Disestablishment may be back on the agenda as church feels pressure

By staff writers
17 Feb 2008

Pressures from several directions are putting the disestablishment of the Church of England back on the agenda, say reports following the General Synod and concerns about the long term impact of the Archbishop of Canterbury's Sharia speech.

A survey of the Church's governing body found up to 63 per cent of members now believe the Church will be disestablished within a generation, says the Sunday Telegraph.

Labour MPs recently tabled a parliamentary Early Day Motion on the subject, a Home Office report some months back is reported to have expressed concern over the impact of Establishment on other sections of society, and there were some calls for the cutting of the Church-Crown link following the row about Dr Williams' comments on religious and civil law.

Now the Sunday Telegraph newspaper claims that senior Anglican bishops now fear that the Church of England's special link with the state is under threat following moves to end the prime minister's involvement in key clerical appointments.

[The Economist magazine has now also called for disestablishment - http://ekklesia.co.uk/node/6779 ]

The issue was discussed on BBC Radio 4's 'Sunday' programme, with Bishop of Liverpool James Jones and Jonathan Bartley, co-director of the Christian think-tank Ekklesia, which says that disestablishment would both free the Church to think more creatively about its role, reflect Gospel values of risk and identification with those at the margins, and assist moves away from privilege towards a level playing field.

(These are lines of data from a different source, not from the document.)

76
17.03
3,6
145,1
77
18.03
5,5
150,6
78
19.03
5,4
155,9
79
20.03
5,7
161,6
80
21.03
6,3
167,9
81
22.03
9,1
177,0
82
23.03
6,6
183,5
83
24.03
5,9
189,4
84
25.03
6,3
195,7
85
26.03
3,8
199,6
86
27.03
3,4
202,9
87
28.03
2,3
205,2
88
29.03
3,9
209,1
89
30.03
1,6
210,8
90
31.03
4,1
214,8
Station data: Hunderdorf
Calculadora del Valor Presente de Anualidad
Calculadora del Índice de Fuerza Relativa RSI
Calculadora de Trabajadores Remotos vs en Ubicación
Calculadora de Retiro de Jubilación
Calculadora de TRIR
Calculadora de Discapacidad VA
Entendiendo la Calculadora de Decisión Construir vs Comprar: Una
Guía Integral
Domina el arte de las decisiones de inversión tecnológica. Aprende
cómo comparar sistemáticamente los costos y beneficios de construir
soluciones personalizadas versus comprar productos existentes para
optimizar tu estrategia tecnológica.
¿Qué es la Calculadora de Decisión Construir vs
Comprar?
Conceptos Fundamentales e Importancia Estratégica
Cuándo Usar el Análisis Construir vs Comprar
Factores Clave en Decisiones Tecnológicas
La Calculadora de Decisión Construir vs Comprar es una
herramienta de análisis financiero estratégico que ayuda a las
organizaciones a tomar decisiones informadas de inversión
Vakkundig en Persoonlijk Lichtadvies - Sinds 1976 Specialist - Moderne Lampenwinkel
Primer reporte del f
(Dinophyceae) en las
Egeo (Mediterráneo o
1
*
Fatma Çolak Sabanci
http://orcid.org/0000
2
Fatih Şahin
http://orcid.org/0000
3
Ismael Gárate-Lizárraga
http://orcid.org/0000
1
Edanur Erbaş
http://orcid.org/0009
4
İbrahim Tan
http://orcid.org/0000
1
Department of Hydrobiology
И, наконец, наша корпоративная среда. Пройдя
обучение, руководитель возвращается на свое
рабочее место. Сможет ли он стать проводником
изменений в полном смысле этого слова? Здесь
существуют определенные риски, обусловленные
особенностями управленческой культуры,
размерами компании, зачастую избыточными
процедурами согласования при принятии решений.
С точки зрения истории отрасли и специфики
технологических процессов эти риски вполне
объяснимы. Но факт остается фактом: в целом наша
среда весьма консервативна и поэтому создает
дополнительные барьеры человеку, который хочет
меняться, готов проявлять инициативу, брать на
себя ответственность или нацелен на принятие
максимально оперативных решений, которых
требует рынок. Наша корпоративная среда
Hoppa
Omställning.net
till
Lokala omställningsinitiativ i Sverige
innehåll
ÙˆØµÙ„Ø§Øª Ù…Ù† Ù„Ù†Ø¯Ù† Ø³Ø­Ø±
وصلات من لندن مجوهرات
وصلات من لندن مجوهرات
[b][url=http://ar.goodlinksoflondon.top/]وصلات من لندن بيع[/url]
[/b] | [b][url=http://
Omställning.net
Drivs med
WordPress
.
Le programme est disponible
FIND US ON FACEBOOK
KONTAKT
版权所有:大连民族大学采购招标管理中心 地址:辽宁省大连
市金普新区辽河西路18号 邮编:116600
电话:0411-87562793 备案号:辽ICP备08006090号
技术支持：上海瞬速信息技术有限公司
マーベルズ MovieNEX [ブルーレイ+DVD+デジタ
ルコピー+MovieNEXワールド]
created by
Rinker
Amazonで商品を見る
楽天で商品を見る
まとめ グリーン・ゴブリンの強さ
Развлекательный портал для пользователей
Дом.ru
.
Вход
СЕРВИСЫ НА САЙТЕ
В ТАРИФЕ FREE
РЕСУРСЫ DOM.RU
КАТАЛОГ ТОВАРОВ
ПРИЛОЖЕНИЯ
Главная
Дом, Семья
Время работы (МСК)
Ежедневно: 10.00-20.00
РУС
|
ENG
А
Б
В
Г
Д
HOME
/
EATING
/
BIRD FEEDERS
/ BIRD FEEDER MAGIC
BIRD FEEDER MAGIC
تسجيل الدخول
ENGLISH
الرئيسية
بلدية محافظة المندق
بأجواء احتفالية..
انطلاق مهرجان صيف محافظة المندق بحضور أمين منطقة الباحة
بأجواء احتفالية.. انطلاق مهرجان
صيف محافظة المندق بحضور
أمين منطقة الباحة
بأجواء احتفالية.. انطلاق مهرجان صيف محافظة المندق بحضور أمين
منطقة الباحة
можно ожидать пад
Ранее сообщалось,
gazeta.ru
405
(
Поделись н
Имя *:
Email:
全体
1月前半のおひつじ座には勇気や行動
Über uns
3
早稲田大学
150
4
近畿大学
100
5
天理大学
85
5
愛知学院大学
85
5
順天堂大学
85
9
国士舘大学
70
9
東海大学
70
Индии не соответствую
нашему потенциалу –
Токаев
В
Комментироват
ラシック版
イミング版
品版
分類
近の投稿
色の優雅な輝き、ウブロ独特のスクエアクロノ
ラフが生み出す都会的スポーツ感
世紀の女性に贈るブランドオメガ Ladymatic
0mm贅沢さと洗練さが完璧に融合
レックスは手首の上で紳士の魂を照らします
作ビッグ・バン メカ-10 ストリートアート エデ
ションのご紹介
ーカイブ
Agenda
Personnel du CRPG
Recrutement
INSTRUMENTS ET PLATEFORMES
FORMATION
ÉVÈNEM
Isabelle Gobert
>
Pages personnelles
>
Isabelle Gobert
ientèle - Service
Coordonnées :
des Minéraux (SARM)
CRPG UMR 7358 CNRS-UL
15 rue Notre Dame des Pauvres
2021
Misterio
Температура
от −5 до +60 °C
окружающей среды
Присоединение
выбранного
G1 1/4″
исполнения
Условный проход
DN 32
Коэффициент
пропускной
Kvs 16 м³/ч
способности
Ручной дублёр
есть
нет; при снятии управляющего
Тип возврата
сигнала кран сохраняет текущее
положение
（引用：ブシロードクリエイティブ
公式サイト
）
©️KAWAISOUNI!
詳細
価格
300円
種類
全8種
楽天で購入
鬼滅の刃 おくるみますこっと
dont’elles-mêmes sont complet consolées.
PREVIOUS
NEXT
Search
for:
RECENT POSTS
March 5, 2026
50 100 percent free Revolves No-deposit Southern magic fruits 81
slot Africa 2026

Bishop Jones said that the Church of England has "a unique history and a unique place" within the nation, exists in all communities, and seeks to use its Established voice to speak on behalf of others, not just itself, as Dr Williams did last week.

Jonathan Bartley pointed out that privileges like unelected bishops in the Lords have been used to defend its institutional interests and to thwart equalities in public service provision, and that Christians are already hugely represented by elected members. "Why can't [the Church's members] use the 'normal channels' like everyone else?", he asked.

Telegraph religion reporter Jonathan Wynne-Jones claims today that "leading Anglican figures" have expressed concern at the long-term significance of a decision taken by the General Synod to give the Church the final say in choosing bishops, a process previously open to the scrutiny of the prime minister.

PM Gordon Brown has reassured the Church of England that it will not lose its established status as the country's official church, headed by the Queen as supreme governor and "defender of the faith".

But according to the newspaper, one bishop said "We should have been given a chance to discuss the issue before being presented with it as a fait accompli."

Jack Straw, the UK Justice Secretary, has also raised the possibility of Britain drawing up its first written constitution, which puts the status of the church and the relation of religion and governance back in the frame.

Under the proposed reforms, Mr Brown has surrendered the prime minister's right to choose between two names presented to him by the Church body responsible for choosing bishops, the Crown Nominations Commission.

Disestablishment is backed by secularists, who argue that with the great majority of people now not attending Church or putting Christian faith at the top of their life-shaping influences, a state religion is an anachronism.

Those favouring the move inside the church argue not just on the basis of fairness, but say that the C of E should take its fate into its own hands and stop seeking false comfort in its reliance on the status quo.

Some Anglican liberals fear that cutting the direct link with government might hand the Church over to hard-line evangelicals.

But others point out that the divisions in Anglicanism remain on both sides in the rest of the 71 million world-wide Communion - which is entirely disestablished, apart from the English church.

Radical Christians argue that the church should divest itself of overt privileges in order to bring its actions in line with its proclamation of Christ, who refused worldly power - not least in the Temptation story which gave rise to the current season of Lent.